Dengan berakhirnya Rencana Lima Tahun ke-14 Tiongkok (2021-2025) tahun ini, Kolodko memberikan penilaiannya atas kemajuan yang telah dicapai dan menyoroti bagaimana perekonomian Tiongkok telah berkinerja baik dalam mempertahankan tingkat pertumbuhan tahunan rata-rata yang kuat sebesar 5,5 persen -- lebih dari dua kali lipat rata-rata global -- meskipun menghadapi lingkungan internasional yang penuh tantangan dan ketidakpastian.

"Ini masih merupakan kemajuan yang luar biasa. Cukup sering di Barat, ketika mereka mendengar bahwa Tiongkok telah melambat, seseorang bahkan memperkirakan apa yang disebut 'pendaratan keras'. Untungnya, berkat kebijaksanaan manajemen makroekonomi dan strategi pembangunan (Tiongkok), hal itu belum terjadi. Namun, tingkat pertumbuhan rata-rata 5,5 persen dalam hal PDB inkremental, lebih dari dua kali lipat rata-rata dunia dan jauh lebih tinggi daripada di negara-negara maju di Barat. Oleh karena itu, menjelang akhir periode Rencana Lima Tahun ke-14, Tiongkok telah mengejar ketertinggalan dari negara-negara maju. Dan meskipun, yang perlu saya tekankan, kondisi internasional yang kurang menguntungkan, tidaklah mudah untuk mempertahankan tingkat pertumbuhan rata-rata di atas 5 persen selama lima tahun ini," ujarnya.

Ke depannya, Kolodko yakin bahwa pergeseran dari pertumbuhan yang didorong oleh investasi dan ekspor ke penekanan yang lebih besar pada konsumsi akan memungkinkan Tiongkok untuk lebih memaksimalkan potensi ekonominya dan memperkuat kepercayaan global di pasar penting ini.

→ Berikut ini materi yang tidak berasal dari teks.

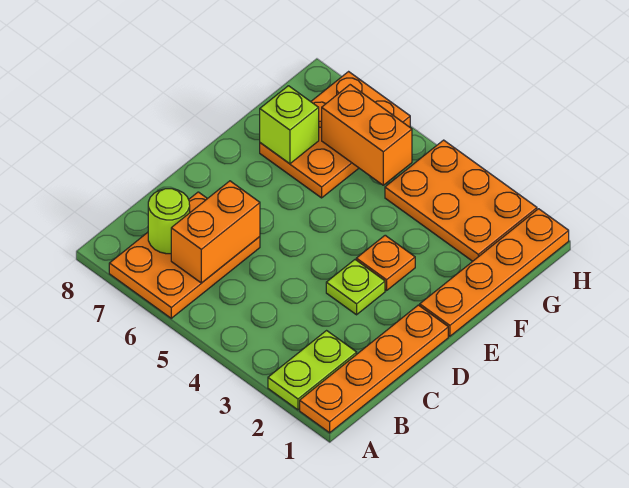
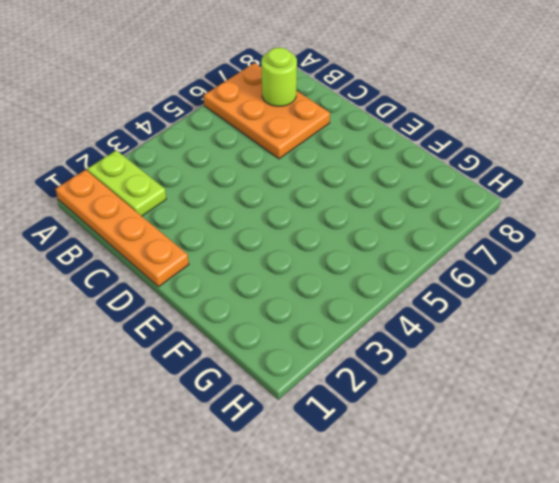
none -> lime 1x1 plate [326,260,385,315]
none -> orange 1x4 plate [420,209,569,336]
none -> orange 1x1 plate [356,235,415,291]

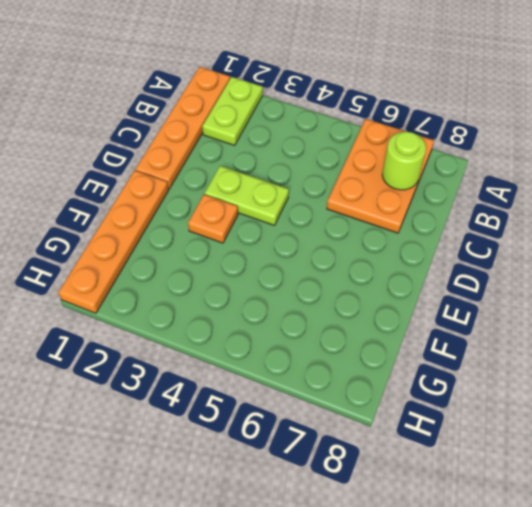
lime 1x2 plate [205,166,289,225] -> lime 1x1 plate [326,260,385,315]
none -> orange 2x3 plate [260,72,410,198]
none -> orange 2x3 plate [385,140,537,261]
none -> orange 1x2 brick [171,181,260,283]

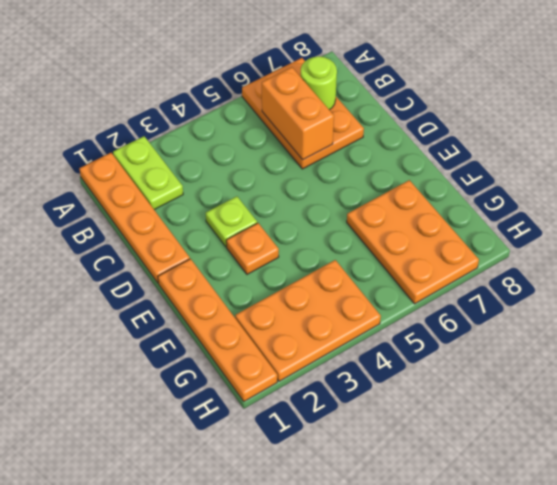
none -> lime 1x1 brick [260,86,319,164]
none -> orange 1x2 brick [322,85,412,185]

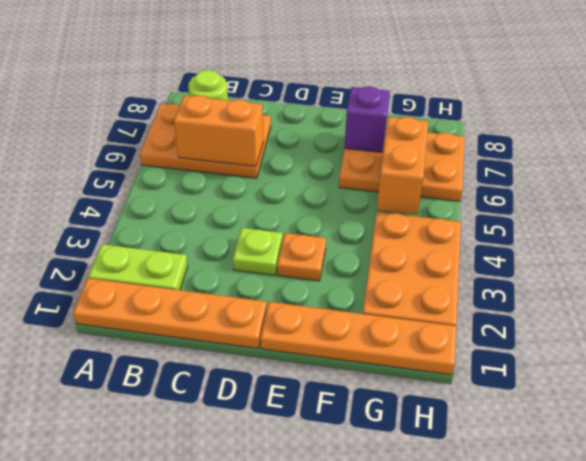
purple 1x1 brick [345,86,390,152] -> lime 1x1 brick [260,86,319,164]

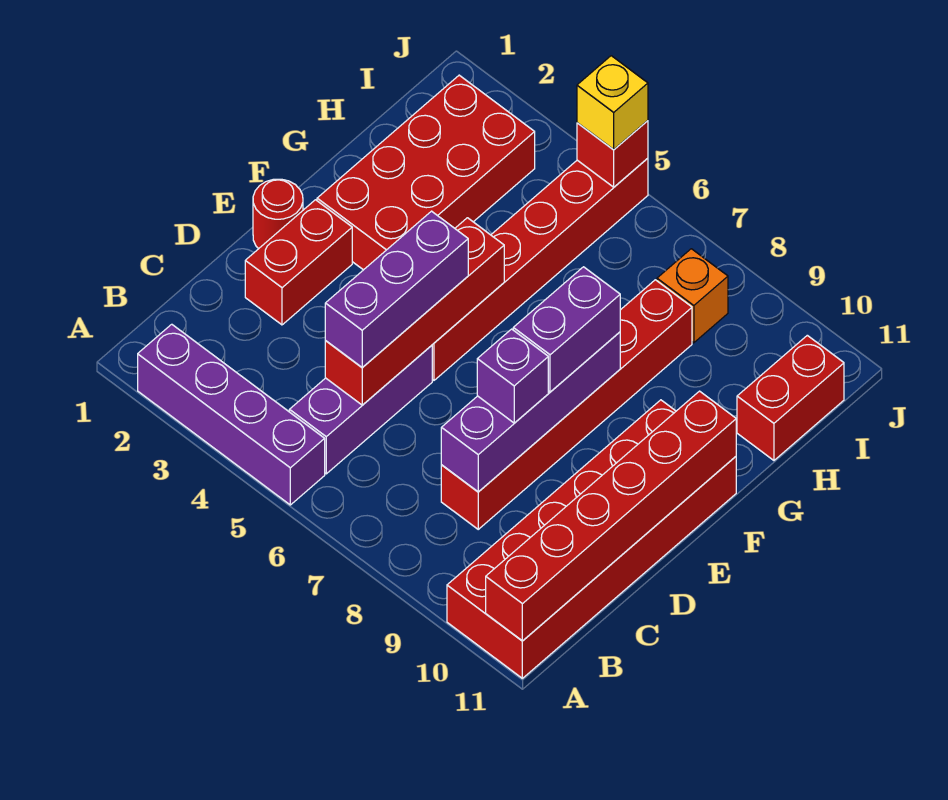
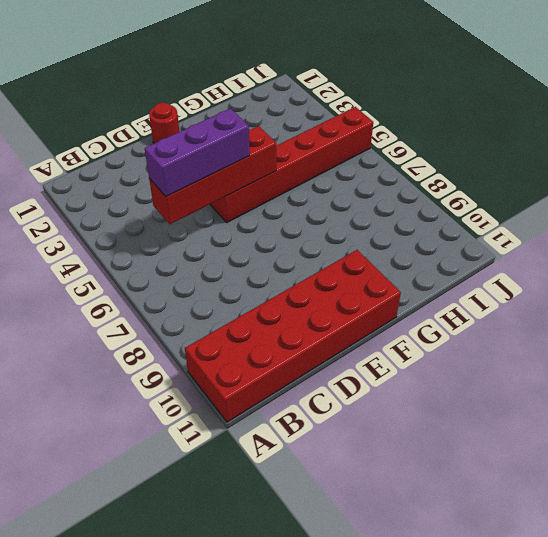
none -> purple 1x4 brick [138,324,325,505]
none -> purple 1x3 brick [289,345,432,474]
none -> red 1x6 brick [441,280,692,529]

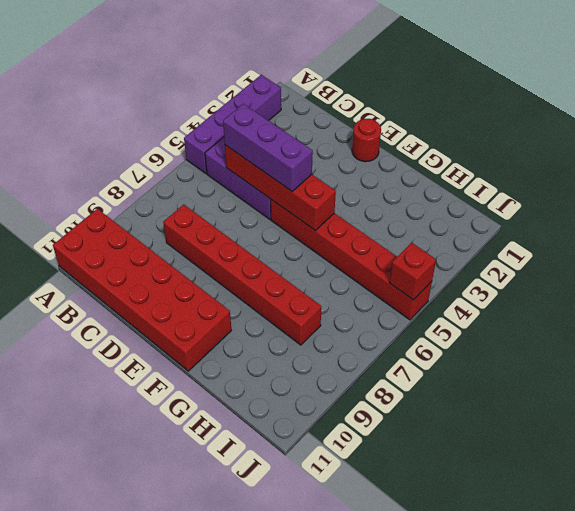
none -> red 1x2 brick [245,200,352,325]
none -> red 2x4 brick [317,75,535,270]
none -> red 1x2 brick [737,335,844,460]

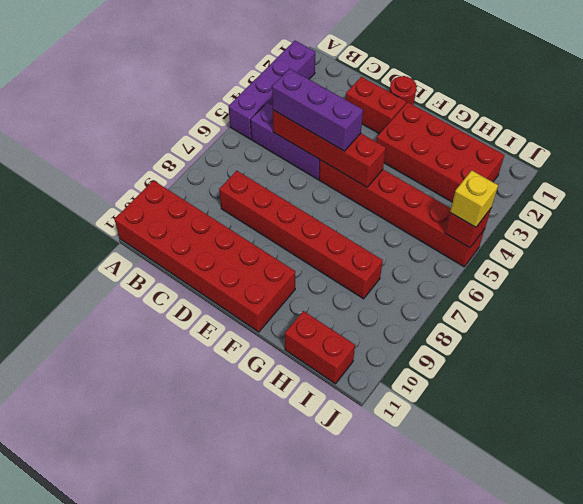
none -> orange 1x1 brick [657,249,728,343]
none -> red 1x6 brick [486,391,736,641]
none -> purple 1x4 brick [441,332,620,492]

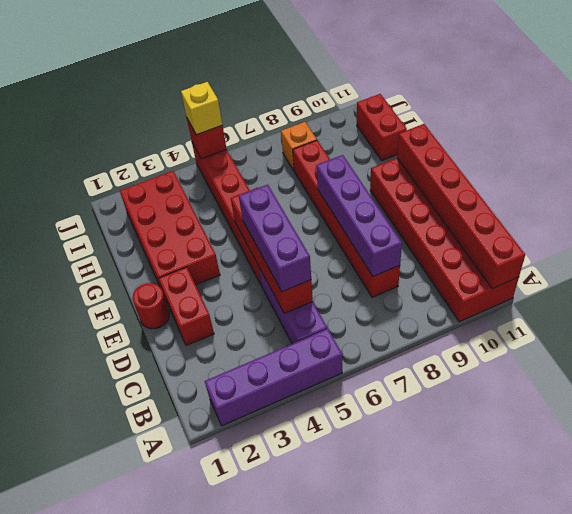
none -> purple 1x1 brick [477,329,548,423]
none -> purple 1x2 brick [513,267,620,392]

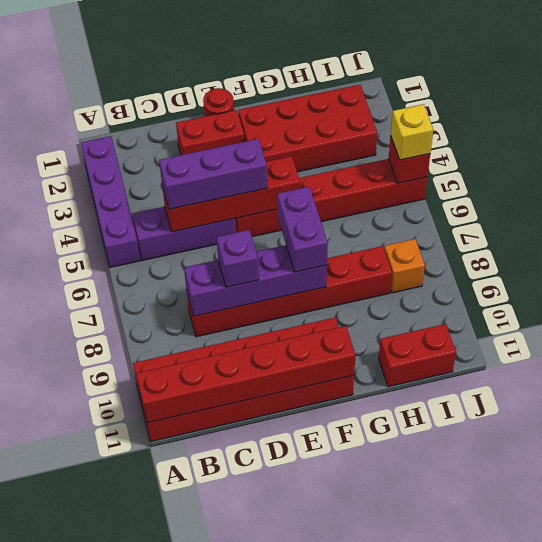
purple 1x2 brick [277,187,328,272] -> purple 1x2 brick turned to [513,267,620,392]

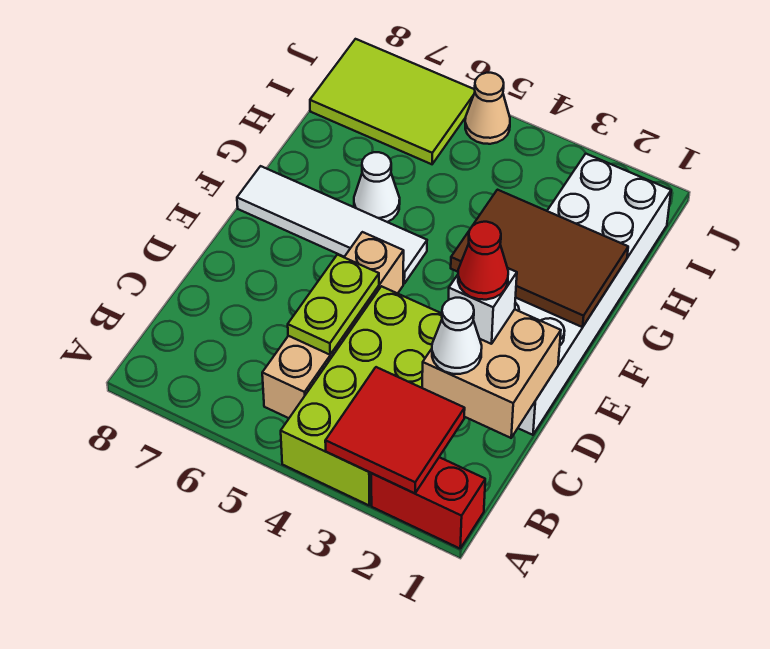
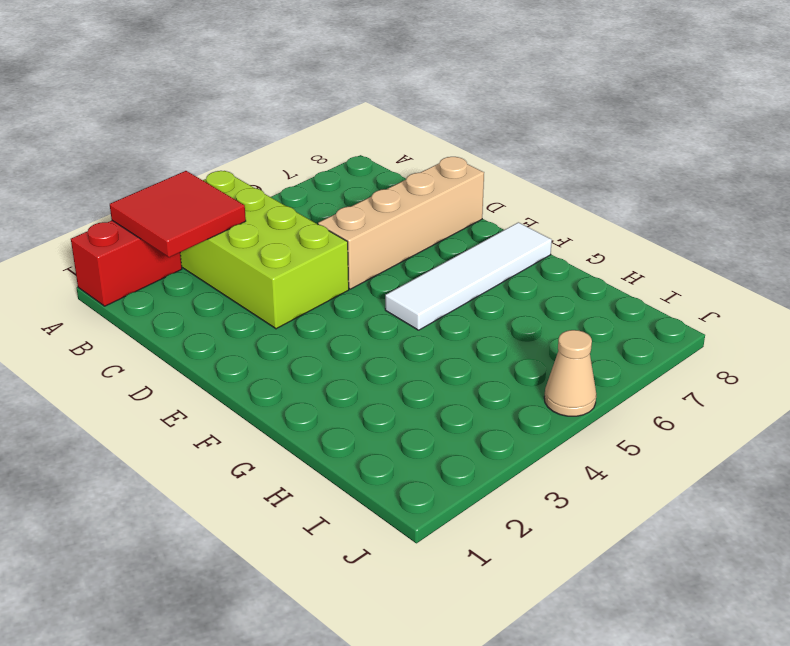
tan 1x4 brick [318,157,484,289] -> tan 1x4 brick turned to [262,232,404,418]
none -> white 2x6 brick [515,154,671,435]
none -> white 1x1 cone [354,152,400,222]
none -> lime 2x3 tile [310,39,475,164]

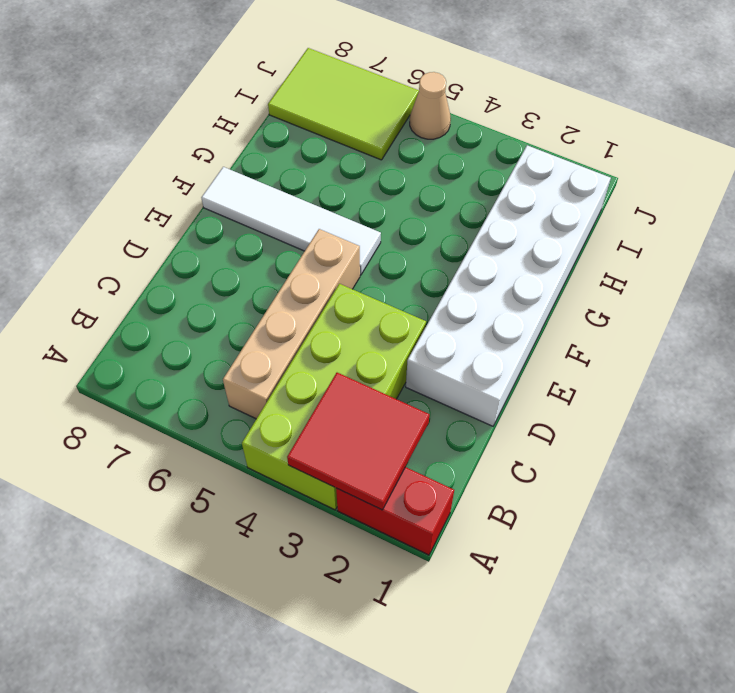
none -> white 1x1 cone [354,152,400,222]
none -> tan 2x2 brick [422,309,561,438]
none -> lime 1x2 plate [288,255,379,355]

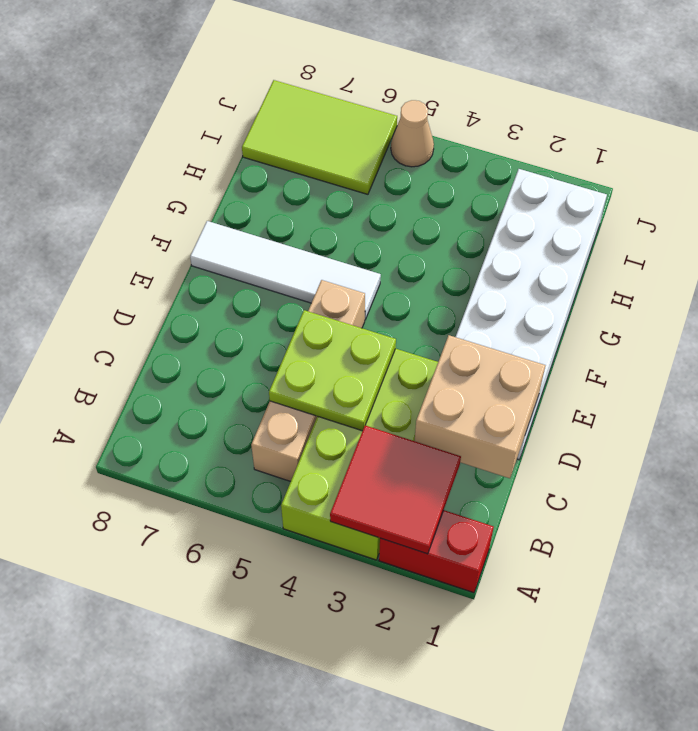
lime 2x2 plate [269,310,396,431] -> lime 1x2 plate [288,255,379,355]
none -> white 1x1 cone [354,152,400,222]
none -> brown 2x3 tile [451,190,628,327]
none -> white 1x1 cone [432,298,482,374]

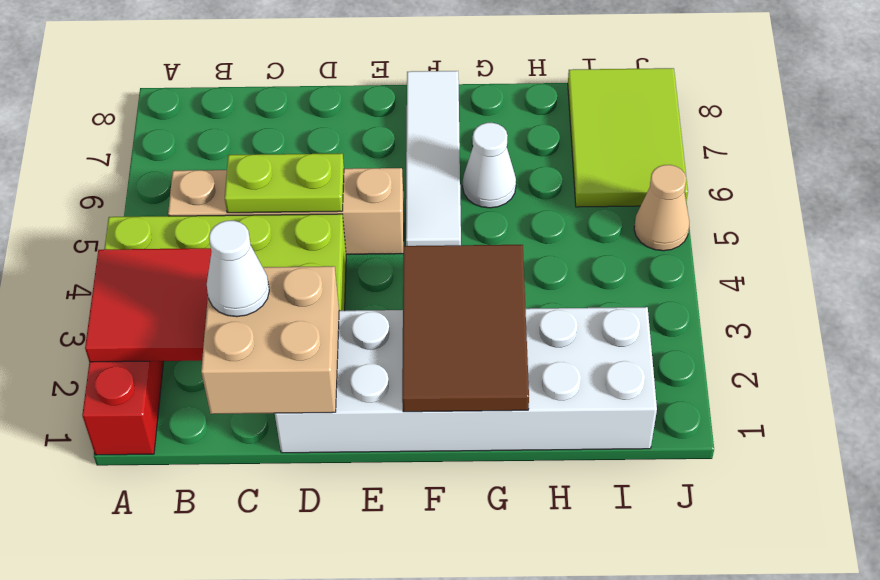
none -> white 1x1 brick [449,268,517,344]
none -> red 1x1 cone [458,222,508,300]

"Saya yakin dinamika (pertumbuhan) akan lebih tinggi lagi jika strategi dan kebijakan ekonomi Tiongkok lebih berhasil beralih dari investasi dan ekspor sebagai dua pendorong utama pertumbuhan ekonomi, ke arah peningkatan kepentingan dan peran konsumsi. Hal ini tidak lagi wajib, perencanaan kuantitatif lebih bersifat indikatif. Saya pikir para pelaku bisnis, termasuk (mereka yang terlibat dalam) kewirausahaan swasta, dengan saksama mendengarkan dan mencermati arahan, tindakan, dan instrumentasi yang akan disajikan dalam Rencana Lima Tahun 2026-2030 ini, karena ini merupakan semacam panduan," ujarnya.